** Opening Extracted text block **
Regardless, I will download that DirectX pack and install it.


----------



## Mosquito555 (Apr 25, 2007)

Hi again mate...

Since you have a quad core CPU I guess you need to check the links below:

http://forums.nvidia.com/lofiversion/index.php?t39019.html
http://forums.techguy.org/games/610626-broken-sword-4-a.html

Also try googling "broken sword the angel of death black textures" for additional info. Seems like it's a quite common problem among quad core CPU users. On the links above you will be able to find some workarounds in order to run the game...I guess you could try them but keep in mind that I can't ensure that the procedure is completely safe.

You can also try changing the CPU affinity of the game. This a safe procedure but someone reported that it didn't work...In any case you can give it a try:

Launch the game and then press Alt+Tab in order to return to the desktop. Now open task manager (Ctrl + Alt + Del) and locate the game's main process under the processes tab. Right click on it and select set affinity. Now unselect cores 1 and 2.

Also, here's a link to the latest official patch for the game, I can't find more details but it could help:

http://www.revolution.co.uk/_forum.php?topic=4443&open=1&neuron=5&page=0

I'm not sure if the patch is for the US version or for the UK version only. You can find the patch via Google anyway, so give that a try as well.


----------



## ThiaJay (Jun 27, 2008)

Hello! Thank you for getting back to me so quickly.

I found some similar information about the quad core issue myself before, but thought that there must be a better solution. I find it utterly ridiculous that quad cores could be a problem to a game! What a poor game engine, I've never had a similar problem before or since. And what a stupid way to fix it, I have to manually disable some of the cores either during POST/BIOS or every single time the game is launched, used task manager to manipulate the management of processing specifically related to this game.

The worst part is, that even though many people use quad cores these days and it has been a long time since this game was first released, there is no patch to fix this.

The link you provided leads to a non-existent download page.


----------
** Closing Extracted text block **
- [What the task asks] Turn the paragraph in the forum thread that begins "Launch the game and then press Alt+Tab" into a numbered list of steps. The records have no connection to the forum thread.
** Opening Record excerpts block **
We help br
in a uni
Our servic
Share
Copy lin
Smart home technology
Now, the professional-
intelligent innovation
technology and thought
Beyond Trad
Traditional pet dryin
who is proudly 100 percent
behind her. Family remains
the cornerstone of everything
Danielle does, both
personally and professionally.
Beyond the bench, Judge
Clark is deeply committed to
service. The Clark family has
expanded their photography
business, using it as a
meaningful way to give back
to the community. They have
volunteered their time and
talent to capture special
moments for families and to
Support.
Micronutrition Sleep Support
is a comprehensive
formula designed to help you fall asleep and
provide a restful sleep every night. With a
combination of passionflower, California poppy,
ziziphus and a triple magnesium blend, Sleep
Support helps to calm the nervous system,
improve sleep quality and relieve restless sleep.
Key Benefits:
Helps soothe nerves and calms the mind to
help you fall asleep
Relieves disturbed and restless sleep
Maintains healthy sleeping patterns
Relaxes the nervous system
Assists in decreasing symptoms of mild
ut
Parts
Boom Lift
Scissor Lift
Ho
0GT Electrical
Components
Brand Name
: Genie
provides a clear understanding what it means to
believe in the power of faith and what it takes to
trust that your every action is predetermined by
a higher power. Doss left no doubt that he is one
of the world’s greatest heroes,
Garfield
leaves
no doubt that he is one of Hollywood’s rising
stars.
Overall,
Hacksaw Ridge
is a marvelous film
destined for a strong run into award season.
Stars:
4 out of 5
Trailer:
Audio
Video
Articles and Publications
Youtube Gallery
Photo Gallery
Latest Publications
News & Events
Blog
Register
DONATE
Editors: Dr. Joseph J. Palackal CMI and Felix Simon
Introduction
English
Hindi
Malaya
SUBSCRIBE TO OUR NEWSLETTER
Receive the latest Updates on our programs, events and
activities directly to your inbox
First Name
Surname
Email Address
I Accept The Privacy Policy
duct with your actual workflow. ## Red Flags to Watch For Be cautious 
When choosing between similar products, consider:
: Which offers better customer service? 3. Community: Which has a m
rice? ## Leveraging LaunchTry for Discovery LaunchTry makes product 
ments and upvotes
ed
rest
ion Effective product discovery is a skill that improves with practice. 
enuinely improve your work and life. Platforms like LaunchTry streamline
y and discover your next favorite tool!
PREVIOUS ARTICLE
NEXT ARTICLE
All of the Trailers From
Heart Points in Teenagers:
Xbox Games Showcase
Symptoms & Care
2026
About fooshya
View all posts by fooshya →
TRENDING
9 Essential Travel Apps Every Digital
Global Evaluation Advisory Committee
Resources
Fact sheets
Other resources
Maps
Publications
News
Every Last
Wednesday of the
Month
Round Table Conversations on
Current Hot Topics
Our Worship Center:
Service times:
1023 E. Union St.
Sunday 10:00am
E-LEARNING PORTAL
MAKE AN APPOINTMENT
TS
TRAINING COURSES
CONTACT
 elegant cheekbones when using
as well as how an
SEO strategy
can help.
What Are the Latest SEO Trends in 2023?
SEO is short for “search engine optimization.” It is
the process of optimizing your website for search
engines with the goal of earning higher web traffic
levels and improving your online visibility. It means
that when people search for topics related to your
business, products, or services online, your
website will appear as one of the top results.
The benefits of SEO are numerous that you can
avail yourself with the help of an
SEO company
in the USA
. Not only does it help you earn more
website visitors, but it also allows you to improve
** Closing Record excerpts block **
- [Exercise solution]
1. Launch the game, then press Alt+Tab to return to the desktop.
2. Open Task Manager (Ctrl + Alt + Del).
3. On the Processes tab, locate the game's main process.
4. Right-click it and choose Set Affinity.
5. Unselect cores 1 and 2.